Obtenir une rétroaction utile : les clés d’un bon sondage

C’est la mode : sonder ses clients. Je ne sais pas pour vous, mais en ce qui me concerne, il ne se passe pas une semaine sans qu’on me demande mon avis. Que ce soit un lien sur le ticket de caisse de l’épicerie ou du magasin de bricolage, un courriel d’un loueur de voitures, d’un hôtel, de mon employeur, de ma crèche ou un appel de mon assureur, tout le monde veut savoir ce que j’ai pensé des services ou produits qu’ils m’ont offerts. Si l’intention est bonne, les questions sont quelques fois peu pertinentes. Pire encore, mes réponses semblent se perdre dans les méandres de l’organisation. Alors, comment faire un bon sondage ? Dans cet article, nous passerons en revue quelques pratiques gagnantes pour sonder vos clients, de façon efficace tant pour eux et pour vous.

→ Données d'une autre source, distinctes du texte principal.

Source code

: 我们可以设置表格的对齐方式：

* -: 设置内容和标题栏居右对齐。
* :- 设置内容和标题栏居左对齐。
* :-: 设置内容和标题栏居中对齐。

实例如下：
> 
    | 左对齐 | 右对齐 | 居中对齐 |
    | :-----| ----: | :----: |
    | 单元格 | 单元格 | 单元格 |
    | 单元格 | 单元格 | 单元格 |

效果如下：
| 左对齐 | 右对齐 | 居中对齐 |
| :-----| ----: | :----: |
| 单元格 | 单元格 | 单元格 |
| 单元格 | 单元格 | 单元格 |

Qu’est qu’un bon sondage ?

Un bon sondage est celui qui sera utile à vos clients. En y répondant, ils devraient sentir que le sondage va adresser leurs problèmes et améliorer vos produits ou services. Un sondage qui donne l’impression au client, qu’il est envoyé pour répondre à vos impératifs d’affaires, est un mauvais sondage.

Avec la quantité de sondages que vos clients reçoivent, ainsi que les diverses sollicitations de la vie courante, ils ont peu de temps pour vous. Vous devez donc vous assurer que le client passera peu de temps à répondre à votre sondage, et que le temps qu’il y passera vous apportera de la valeur ajoutée.

Réduire le nombre de questions

Commencez par réduire le nombre de questions. Si le TNR (taux net de recommandation) suggère une question et un champ commentaire. La question « ultime » est souvent combinée avec d’autres, elle perd alors de sa puissance. Pour chaque question que vous posez à vos clients, vous devriez vous demander :

  • Qu’est ce que je ferais de cette réponse ?
  • Comment puis-je mieux comprendre cette réponse ?
  • Qu’est ce que je vais changer, basé sur les réponses à cette question ?

Chaque question devrait vous mettre en action. Ainsi, si certaines questions apportent des réponses pour lesquelles vous ne pouvez rien, alors c’est de la non-valeur ajoutée. De la même façon, toutes les choses que vous savez déjà, sur lesquelles vous avez déjà pris une décision ou vous n’avez pas le contrôle, ne devraient pas faire l’objet d’un sondage. Un sondage ne sert pas à confirmer vos informations ou à vous légitimer. Ce n’est pas, non plus, une façon de faire penser à vos clients qu’ils décident, alors que ce n’est pas le cas.

Enfin, ce n’est pas le moment de créer des attentes, et laisser vos clients penser que vous allez – peut-être – agir, alors que ce n’est pas le cas. Si vous avez besoin d’arguments pour changer des choses, indiquer que les clients sont d’accord ne convaincra pas nécessairement votre direction de changer sa stratégie d’entreprise. De toutes les façons, tous les clients s’entendent pour trouver vos produits ou services trop chers…

Utiliser un outil convivial

De nombreux outils de sondages existent sur le web, utilisez-les à bon escient. Choisissez la façon dont le sondage sera répondu : case à cocher, bouton radio, matrice. Pensez aux différents appareils utilisés pour répondre : ordinateur, téléphone. Laissez de la place dans les champs textes pour recevoir des commentaires. Équilibrez le nombre de pages par rapport au défilement vertical: une page de conclusion pour remercier vos clients, c’est parfait. Par contre, si elle inclut le bouton pour soumettre, c’est de la non-valeur ajoutée.

 

à retenirChaque question posée à vos clients devrait vous mettre en action. Réfléchissez à ce que vous ferez des réponses, avant d’utiliser le temps – précieux – de vos clients.